**TASK TO COMPLETE:** All lines in the data that hold the word "rule" need copying.

Stored dataset items
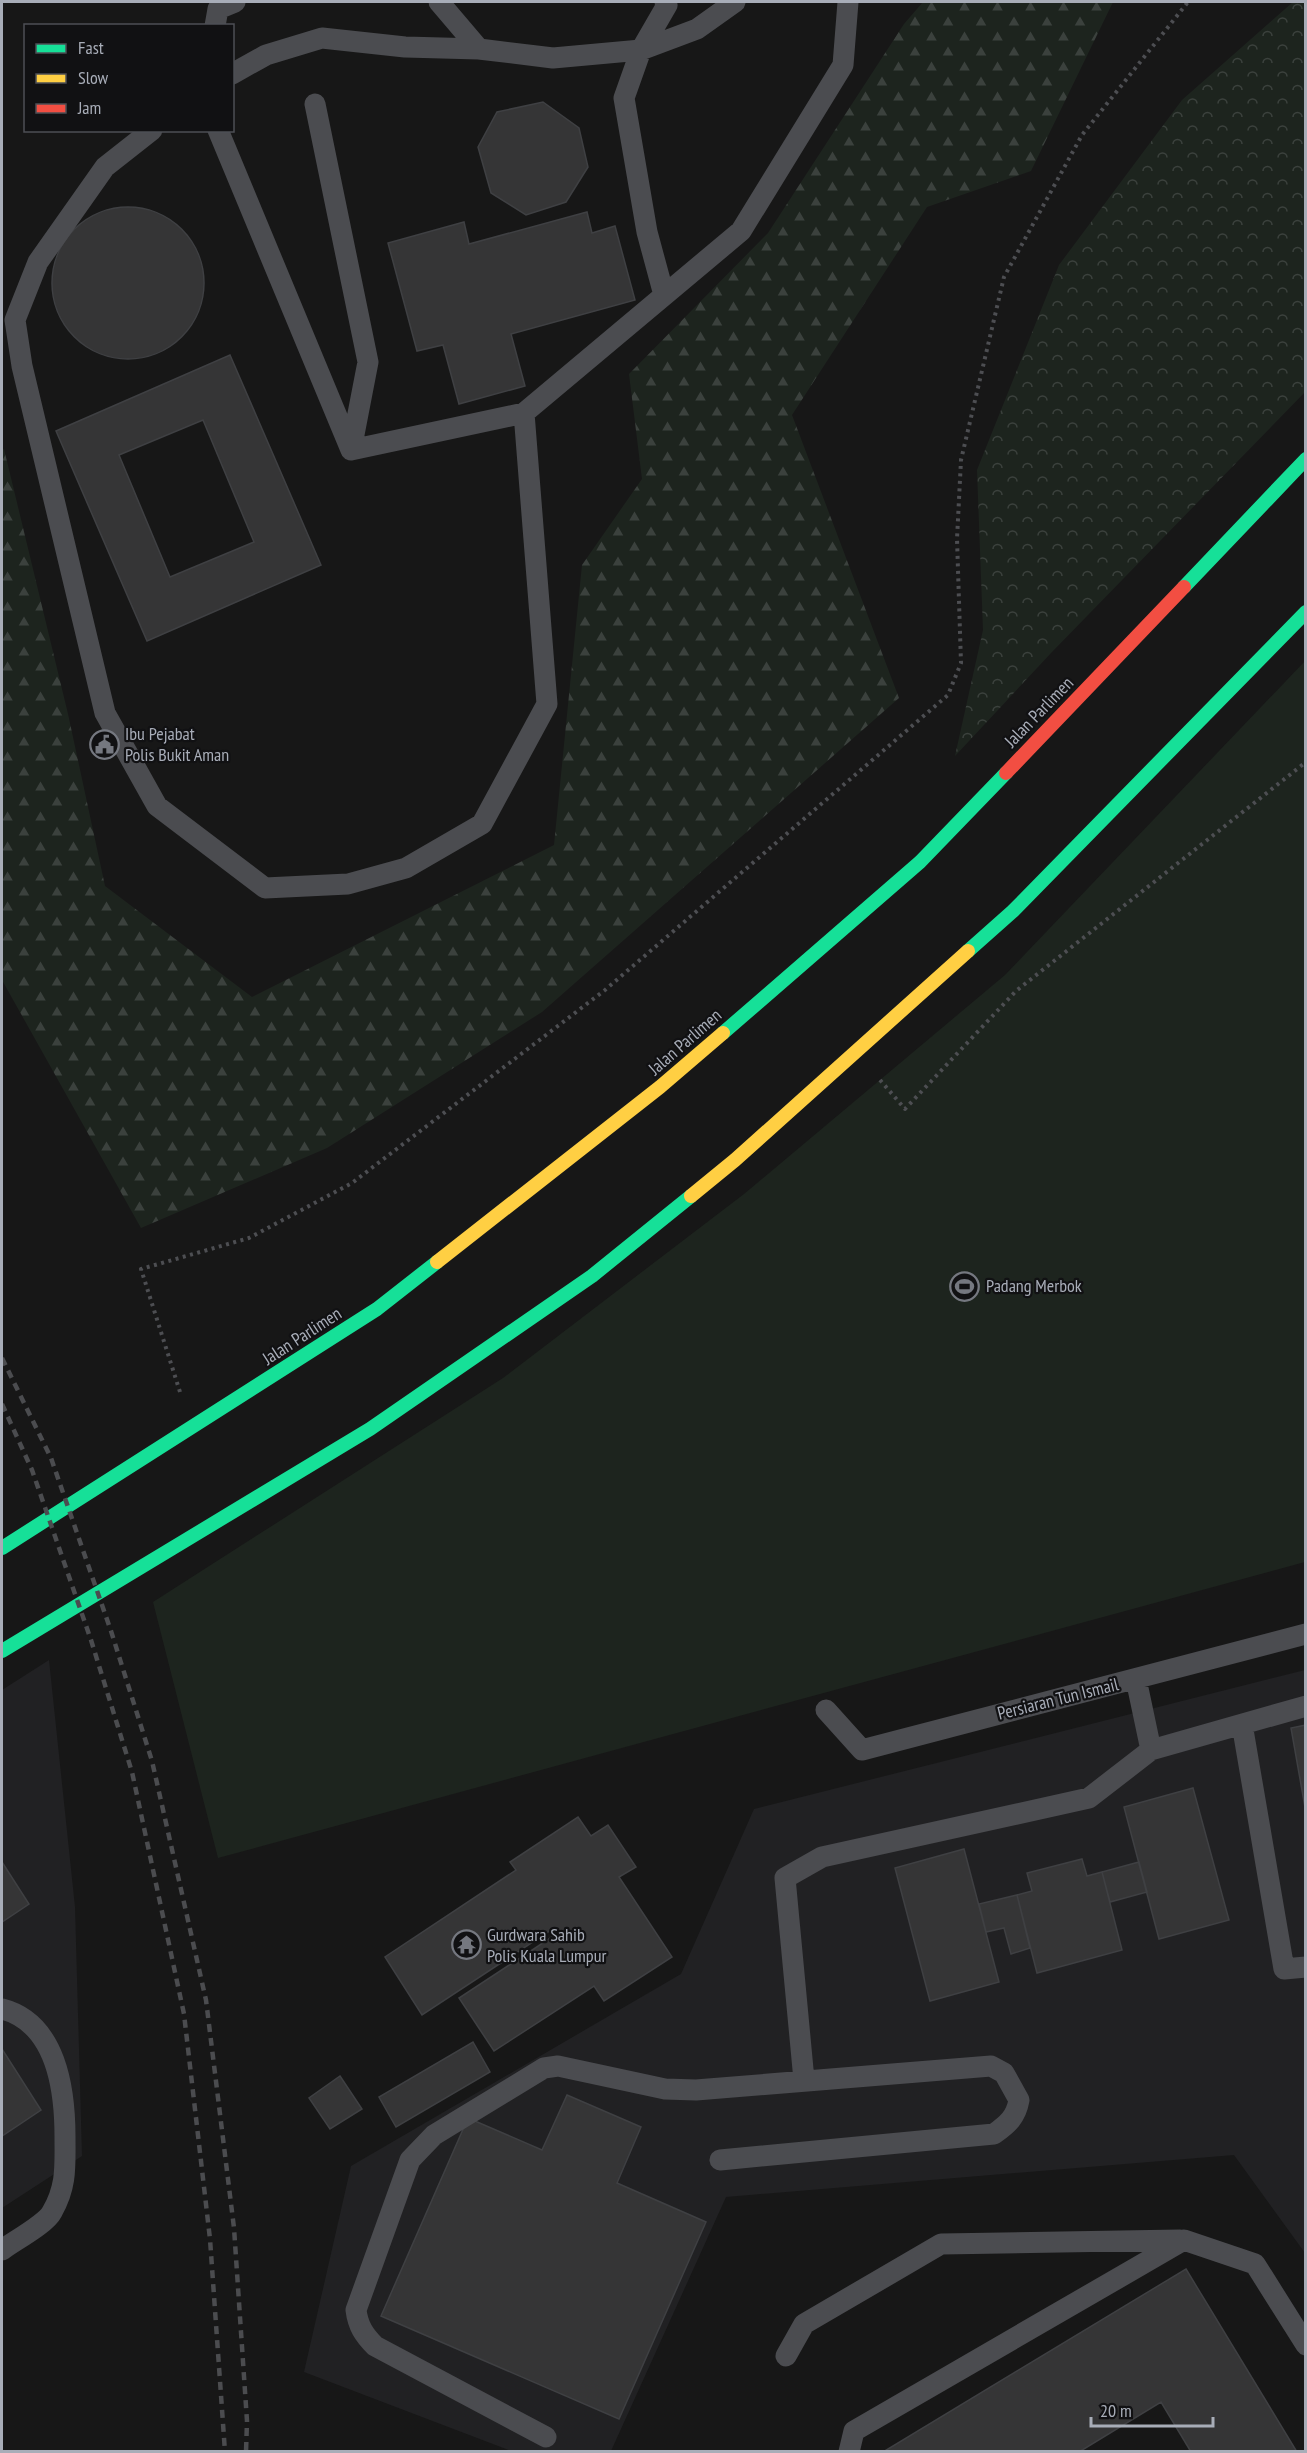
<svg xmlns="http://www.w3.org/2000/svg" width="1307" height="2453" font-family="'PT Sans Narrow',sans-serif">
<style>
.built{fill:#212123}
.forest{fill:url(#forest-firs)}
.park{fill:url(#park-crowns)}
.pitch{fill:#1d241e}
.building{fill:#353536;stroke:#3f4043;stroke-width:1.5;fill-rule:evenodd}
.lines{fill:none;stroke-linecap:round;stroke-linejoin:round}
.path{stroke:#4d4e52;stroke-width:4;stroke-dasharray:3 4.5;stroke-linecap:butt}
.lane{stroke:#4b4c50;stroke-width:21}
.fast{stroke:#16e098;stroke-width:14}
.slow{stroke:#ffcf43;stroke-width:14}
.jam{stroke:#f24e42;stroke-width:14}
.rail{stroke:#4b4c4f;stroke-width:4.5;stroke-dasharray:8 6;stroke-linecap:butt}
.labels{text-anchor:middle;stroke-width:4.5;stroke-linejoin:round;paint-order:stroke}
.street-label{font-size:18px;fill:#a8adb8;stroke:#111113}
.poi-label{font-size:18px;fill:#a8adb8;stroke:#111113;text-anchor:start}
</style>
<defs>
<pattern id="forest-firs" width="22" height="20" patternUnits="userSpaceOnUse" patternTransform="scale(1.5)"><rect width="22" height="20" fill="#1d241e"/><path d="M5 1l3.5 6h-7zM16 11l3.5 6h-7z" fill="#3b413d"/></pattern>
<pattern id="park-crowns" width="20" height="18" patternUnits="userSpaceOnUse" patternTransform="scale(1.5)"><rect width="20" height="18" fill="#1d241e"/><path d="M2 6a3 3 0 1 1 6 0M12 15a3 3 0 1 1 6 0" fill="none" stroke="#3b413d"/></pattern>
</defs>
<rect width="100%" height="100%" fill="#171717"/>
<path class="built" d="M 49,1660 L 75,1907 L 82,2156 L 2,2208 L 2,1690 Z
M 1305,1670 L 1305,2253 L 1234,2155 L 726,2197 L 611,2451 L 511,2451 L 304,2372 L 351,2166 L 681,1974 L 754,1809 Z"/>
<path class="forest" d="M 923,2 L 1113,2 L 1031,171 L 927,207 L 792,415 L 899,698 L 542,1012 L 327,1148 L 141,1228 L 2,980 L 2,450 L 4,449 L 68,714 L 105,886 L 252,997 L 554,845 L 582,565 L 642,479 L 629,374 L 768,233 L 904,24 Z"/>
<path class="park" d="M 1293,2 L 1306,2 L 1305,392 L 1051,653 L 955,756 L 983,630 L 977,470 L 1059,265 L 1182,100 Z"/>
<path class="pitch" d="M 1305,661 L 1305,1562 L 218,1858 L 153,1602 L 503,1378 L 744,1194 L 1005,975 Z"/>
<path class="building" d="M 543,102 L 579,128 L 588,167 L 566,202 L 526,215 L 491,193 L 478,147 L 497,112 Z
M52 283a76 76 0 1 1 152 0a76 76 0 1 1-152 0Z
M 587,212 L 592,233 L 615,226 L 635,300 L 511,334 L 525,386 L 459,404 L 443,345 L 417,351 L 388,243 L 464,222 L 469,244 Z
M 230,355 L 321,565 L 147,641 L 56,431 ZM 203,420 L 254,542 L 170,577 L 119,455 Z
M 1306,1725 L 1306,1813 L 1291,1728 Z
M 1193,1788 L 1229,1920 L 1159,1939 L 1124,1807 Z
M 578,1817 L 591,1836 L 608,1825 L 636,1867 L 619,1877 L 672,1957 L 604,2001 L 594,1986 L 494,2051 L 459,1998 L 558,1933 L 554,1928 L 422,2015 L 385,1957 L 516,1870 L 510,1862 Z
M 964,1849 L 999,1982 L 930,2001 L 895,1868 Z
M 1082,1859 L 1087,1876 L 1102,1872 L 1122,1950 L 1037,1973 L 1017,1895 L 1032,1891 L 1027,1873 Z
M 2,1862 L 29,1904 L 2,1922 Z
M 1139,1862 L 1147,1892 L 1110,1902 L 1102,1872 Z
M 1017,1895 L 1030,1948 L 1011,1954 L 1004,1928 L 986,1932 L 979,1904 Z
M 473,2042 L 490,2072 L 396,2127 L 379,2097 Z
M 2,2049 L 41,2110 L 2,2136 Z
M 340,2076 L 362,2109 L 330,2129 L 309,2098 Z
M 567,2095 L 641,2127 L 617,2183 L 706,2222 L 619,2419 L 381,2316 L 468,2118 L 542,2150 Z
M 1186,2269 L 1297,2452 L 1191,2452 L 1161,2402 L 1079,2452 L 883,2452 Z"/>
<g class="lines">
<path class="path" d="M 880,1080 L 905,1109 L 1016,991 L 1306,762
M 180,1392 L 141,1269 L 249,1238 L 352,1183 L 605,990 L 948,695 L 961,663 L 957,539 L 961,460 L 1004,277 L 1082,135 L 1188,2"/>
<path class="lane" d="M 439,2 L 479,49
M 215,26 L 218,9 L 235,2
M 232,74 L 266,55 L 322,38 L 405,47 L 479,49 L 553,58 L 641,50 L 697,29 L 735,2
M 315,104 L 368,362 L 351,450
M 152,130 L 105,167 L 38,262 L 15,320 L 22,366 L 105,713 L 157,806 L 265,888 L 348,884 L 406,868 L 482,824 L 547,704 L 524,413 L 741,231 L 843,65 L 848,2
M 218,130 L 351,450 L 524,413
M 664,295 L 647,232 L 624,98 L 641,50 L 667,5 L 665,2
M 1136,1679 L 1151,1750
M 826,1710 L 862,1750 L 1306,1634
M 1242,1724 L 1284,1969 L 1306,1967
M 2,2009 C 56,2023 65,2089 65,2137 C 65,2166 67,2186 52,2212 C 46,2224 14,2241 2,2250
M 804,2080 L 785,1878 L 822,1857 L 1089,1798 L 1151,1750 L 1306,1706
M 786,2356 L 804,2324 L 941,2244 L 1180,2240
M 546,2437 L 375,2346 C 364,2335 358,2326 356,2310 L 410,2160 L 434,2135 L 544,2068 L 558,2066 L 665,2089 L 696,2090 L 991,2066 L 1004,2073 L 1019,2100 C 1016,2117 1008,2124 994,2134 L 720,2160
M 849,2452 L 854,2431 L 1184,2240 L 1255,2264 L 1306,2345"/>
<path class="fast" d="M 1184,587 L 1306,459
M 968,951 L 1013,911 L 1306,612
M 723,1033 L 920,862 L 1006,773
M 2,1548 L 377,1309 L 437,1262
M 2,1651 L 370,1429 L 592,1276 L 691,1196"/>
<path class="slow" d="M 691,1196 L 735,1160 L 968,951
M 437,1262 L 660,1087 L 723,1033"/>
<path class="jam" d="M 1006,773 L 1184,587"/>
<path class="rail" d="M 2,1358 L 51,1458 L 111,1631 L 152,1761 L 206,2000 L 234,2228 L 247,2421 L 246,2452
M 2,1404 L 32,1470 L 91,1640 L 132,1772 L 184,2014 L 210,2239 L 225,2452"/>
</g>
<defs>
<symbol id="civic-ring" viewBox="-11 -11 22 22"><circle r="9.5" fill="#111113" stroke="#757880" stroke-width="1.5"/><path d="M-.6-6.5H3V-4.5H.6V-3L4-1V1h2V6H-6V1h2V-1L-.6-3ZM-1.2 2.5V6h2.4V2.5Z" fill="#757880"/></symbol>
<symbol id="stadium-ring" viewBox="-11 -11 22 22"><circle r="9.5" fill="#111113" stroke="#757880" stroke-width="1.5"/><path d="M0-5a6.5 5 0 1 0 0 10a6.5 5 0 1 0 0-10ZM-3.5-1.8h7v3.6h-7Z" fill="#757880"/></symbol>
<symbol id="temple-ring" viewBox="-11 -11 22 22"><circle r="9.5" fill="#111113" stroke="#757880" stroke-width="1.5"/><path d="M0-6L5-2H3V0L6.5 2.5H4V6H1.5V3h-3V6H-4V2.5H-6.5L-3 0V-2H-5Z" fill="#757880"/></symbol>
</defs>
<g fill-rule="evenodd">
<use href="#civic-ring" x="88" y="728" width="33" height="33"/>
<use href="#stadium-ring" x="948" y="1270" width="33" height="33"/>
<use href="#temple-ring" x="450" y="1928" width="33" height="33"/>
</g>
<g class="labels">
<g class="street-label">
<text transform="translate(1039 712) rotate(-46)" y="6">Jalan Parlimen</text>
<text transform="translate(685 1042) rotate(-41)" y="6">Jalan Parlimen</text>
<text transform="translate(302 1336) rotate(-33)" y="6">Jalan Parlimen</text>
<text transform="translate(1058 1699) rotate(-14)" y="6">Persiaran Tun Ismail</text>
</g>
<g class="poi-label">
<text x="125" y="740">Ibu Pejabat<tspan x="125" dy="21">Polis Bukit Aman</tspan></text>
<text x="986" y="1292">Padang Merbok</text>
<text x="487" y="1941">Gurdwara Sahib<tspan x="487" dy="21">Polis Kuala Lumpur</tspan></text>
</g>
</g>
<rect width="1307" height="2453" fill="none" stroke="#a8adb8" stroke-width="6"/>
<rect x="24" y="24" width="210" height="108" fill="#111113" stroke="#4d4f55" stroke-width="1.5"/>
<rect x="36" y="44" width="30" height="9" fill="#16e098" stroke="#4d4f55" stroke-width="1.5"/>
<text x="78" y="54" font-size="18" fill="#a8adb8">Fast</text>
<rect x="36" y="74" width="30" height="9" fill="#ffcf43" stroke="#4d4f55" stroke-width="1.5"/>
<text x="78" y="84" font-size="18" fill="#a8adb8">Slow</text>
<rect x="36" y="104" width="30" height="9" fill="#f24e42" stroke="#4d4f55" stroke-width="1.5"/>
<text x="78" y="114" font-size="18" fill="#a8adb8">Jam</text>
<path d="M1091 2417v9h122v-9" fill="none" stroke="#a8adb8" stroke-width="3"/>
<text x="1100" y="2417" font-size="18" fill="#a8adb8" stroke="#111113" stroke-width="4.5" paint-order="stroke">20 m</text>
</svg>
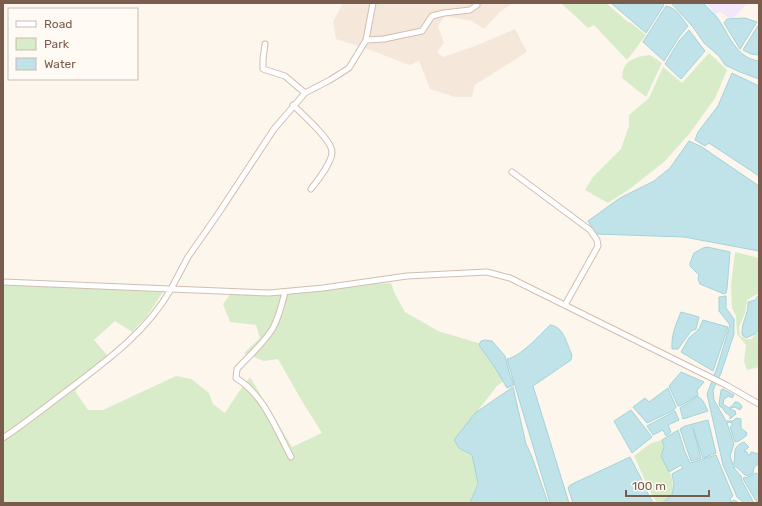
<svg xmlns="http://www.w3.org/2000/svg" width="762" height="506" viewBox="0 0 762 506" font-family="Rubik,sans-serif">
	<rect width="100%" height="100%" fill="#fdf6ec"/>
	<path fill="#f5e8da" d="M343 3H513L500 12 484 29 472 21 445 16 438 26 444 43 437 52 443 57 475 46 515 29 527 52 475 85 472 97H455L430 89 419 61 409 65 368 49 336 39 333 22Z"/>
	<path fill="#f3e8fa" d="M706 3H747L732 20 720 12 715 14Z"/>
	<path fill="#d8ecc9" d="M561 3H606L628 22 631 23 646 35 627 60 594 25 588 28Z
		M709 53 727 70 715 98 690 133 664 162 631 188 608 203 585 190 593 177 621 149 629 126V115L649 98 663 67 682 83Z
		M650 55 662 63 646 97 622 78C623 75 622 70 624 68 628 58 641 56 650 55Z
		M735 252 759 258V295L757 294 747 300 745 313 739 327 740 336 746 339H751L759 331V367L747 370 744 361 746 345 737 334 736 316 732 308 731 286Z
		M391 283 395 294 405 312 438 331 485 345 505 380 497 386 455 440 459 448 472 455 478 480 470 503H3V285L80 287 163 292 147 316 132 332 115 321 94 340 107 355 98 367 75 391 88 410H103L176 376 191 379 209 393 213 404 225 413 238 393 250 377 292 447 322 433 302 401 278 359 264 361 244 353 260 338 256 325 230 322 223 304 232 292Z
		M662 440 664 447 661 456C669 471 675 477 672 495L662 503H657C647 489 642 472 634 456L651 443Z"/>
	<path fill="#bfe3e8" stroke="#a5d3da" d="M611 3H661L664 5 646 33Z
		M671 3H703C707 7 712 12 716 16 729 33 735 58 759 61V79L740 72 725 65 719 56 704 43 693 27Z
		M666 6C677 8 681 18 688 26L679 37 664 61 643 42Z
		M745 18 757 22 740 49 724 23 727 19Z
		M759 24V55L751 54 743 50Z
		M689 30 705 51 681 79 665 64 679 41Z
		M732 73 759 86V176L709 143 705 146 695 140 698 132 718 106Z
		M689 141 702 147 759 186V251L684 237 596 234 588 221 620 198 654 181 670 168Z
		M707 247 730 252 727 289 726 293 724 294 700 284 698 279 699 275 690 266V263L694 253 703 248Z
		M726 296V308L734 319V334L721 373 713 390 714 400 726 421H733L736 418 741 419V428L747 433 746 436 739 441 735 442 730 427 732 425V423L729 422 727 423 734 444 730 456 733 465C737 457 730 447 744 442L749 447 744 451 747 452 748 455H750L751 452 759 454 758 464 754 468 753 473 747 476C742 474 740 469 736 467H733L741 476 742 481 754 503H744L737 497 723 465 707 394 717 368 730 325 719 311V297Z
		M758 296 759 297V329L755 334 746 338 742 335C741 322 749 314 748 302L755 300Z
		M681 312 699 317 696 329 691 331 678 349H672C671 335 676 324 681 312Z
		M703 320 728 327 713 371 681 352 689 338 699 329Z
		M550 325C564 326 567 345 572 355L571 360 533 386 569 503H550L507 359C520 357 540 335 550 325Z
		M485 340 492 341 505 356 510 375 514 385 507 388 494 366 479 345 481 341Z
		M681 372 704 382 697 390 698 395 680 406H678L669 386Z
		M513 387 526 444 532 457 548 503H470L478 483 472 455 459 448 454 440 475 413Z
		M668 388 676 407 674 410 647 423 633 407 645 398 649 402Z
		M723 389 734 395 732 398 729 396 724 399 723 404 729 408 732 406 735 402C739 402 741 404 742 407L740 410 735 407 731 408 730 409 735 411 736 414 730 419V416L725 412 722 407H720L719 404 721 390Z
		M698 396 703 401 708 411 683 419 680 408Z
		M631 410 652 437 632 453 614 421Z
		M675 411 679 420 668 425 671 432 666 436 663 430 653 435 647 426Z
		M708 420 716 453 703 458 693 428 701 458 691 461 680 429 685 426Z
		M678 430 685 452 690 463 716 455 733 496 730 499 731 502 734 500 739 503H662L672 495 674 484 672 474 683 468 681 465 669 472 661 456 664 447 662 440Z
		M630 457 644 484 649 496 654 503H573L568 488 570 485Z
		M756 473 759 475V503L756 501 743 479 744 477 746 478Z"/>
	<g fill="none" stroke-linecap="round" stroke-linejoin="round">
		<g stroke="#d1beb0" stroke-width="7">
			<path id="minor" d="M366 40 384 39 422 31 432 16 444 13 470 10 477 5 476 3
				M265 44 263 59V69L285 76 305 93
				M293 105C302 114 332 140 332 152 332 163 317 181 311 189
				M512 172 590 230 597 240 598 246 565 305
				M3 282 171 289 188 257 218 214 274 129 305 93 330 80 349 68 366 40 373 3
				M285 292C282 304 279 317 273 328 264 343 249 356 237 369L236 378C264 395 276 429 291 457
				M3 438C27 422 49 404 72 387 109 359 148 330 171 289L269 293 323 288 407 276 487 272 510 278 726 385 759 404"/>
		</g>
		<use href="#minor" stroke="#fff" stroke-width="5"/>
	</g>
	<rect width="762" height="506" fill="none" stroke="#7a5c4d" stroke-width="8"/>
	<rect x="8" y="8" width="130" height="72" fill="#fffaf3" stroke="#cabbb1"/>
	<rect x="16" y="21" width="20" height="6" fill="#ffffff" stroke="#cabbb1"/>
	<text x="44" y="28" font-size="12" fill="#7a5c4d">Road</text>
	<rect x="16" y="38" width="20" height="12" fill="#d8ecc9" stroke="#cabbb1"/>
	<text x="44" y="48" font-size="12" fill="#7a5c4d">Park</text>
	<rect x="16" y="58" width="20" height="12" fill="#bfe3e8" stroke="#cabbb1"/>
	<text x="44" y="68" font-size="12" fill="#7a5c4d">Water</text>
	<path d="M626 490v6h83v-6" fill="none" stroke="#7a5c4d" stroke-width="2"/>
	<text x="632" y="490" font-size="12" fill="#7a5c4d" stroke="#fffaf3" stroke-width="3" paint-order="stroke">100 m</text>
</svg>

**WRITTEN SOLUTION:**
.building{fill:#353536;stroke:#3f4043;stroke-width:1.5;fill-rule:evenodd}
<g fill-rule="evenodd">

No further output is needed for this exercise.